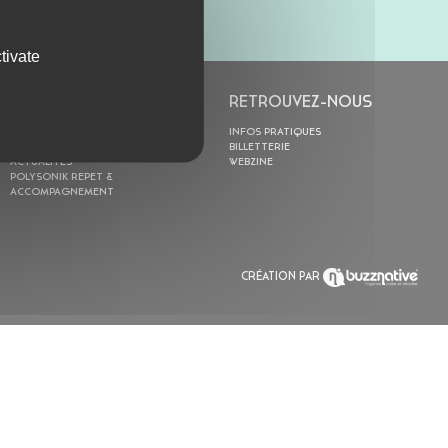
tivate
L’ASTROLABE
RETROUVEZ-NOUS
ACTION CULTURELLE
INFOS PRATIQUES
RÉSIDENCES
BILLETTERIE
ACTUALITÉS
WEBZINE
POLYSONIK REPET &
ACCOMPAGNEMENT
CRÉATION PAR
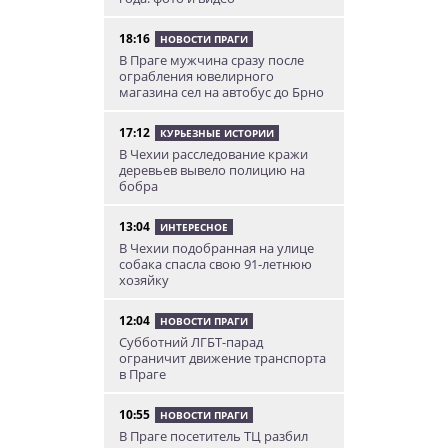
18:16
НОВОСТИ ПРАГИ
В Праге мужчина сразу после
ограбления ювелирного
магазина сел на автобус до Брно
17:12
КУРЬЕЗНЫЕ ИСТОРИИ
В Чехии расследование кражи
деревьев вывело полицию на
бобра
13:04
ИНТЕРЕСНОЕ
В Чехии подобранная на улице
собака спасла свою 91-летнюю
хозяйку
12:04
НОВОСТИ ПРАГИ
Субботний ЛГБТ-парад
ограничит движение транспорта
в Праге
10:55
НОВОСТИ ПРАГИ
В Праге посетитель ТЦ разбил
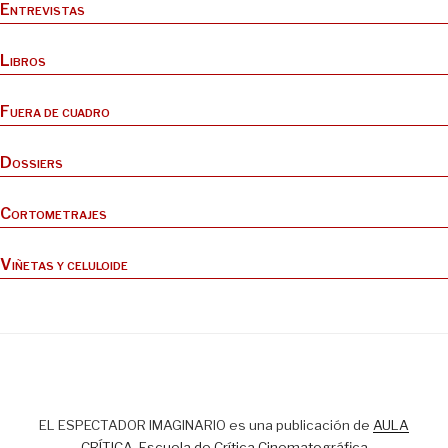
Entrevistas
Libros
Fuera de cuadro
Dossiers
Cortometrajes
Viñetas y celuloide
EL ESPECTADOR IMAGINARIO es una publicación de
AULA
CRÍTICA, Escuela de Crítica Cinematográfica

____

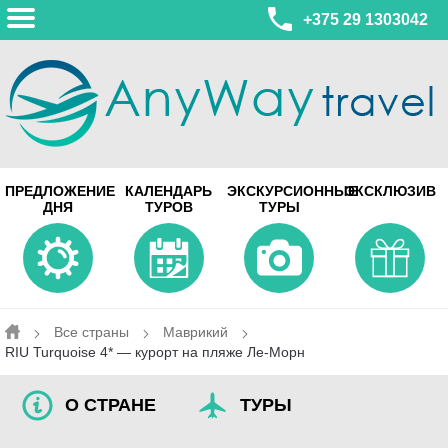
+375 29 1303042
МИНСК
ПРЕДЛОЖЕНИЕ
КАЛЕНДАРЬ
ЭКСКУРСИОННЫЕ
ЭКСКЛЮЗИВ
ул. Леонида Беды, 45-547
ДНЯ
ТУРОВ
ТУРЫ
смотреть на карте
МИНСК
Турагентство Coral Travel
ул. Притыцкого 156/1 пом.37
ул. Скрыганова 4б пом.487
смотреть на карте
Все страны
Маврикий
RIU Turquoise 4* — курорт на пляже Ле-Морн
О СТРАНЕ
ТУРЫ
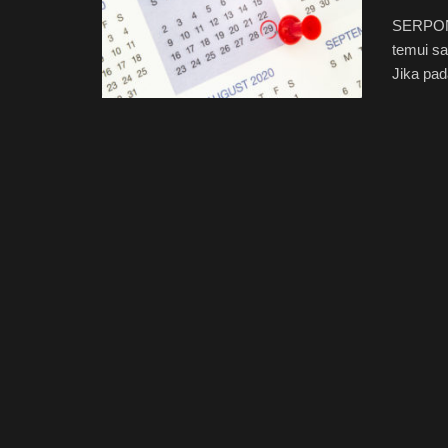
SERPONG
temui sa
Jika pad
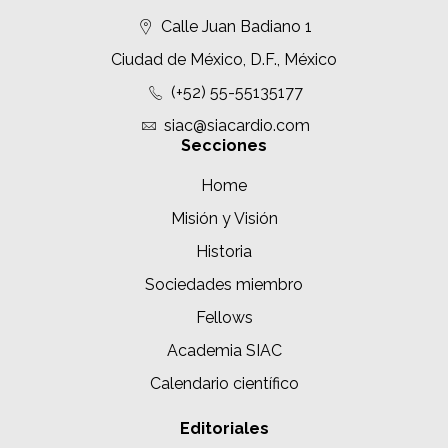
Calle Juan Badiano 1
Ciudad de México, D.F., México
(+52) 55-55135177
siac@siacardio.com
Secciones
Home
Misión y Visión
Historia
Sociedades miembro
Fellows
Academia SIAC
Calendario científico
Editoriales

____

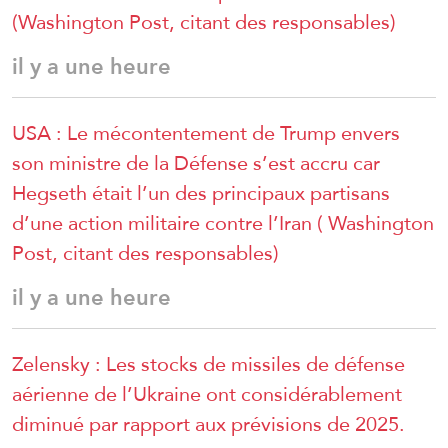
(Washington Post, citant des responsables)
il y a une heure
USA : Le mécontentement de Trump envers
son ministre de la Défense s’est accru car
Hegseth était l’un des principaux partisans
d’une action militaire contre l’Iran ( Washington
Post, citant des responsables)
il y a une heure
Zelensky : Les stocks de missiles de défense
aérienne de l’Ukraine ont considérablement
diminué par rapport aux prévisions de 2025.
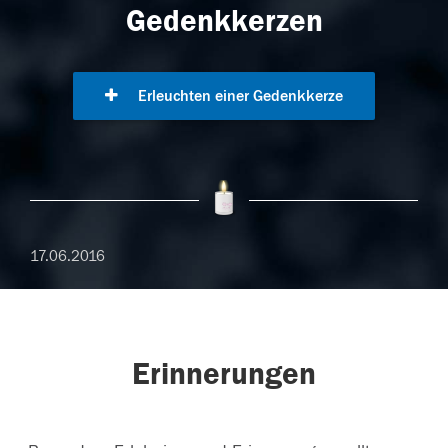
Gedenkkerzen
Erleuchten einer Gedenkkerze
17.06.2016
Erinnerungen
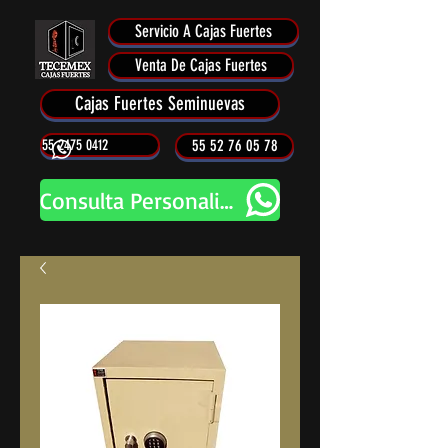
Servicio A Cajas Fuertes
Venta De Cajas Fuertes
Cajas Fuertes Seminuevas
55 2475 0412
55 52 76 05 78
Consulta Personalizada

____

Within the listing above, copy exactly the lines that start at the one with "ограбления ювелирного" and continue through the one with "CRÍTICA, Escuela de Crítica Cinematográfica". Omit pictures.

ограбления ювелирного
магазина сел на автобус до Брно
17:12
КУРЬЕЗНЫЕ ИСТОРИИ
В Чехии расследование кражи
деревьев вывело полицию на
бобра
13:04
ИНТЕРЕСНОЕ
В Чехии подобранная на улице
собака спасла свою 91-летнюю
хозяйку
12:04
НОВОСТИ ПРАГИ
Субботний ЛГБТ-парад
ограничит движение транспорта
в Праге
10:55
НОВОСТИ ПРАГИ
В Праге посетитель ТЦ разбил
Entrevistas
Libros
Fuera de cuadro
Dossiers
Cortometrajes
Viñetas y celuloide
EL ESPECTADOR IMAGINARIO es una publicación de
AULA
CRÍTICA, Escuela de Crítica Cinematográfica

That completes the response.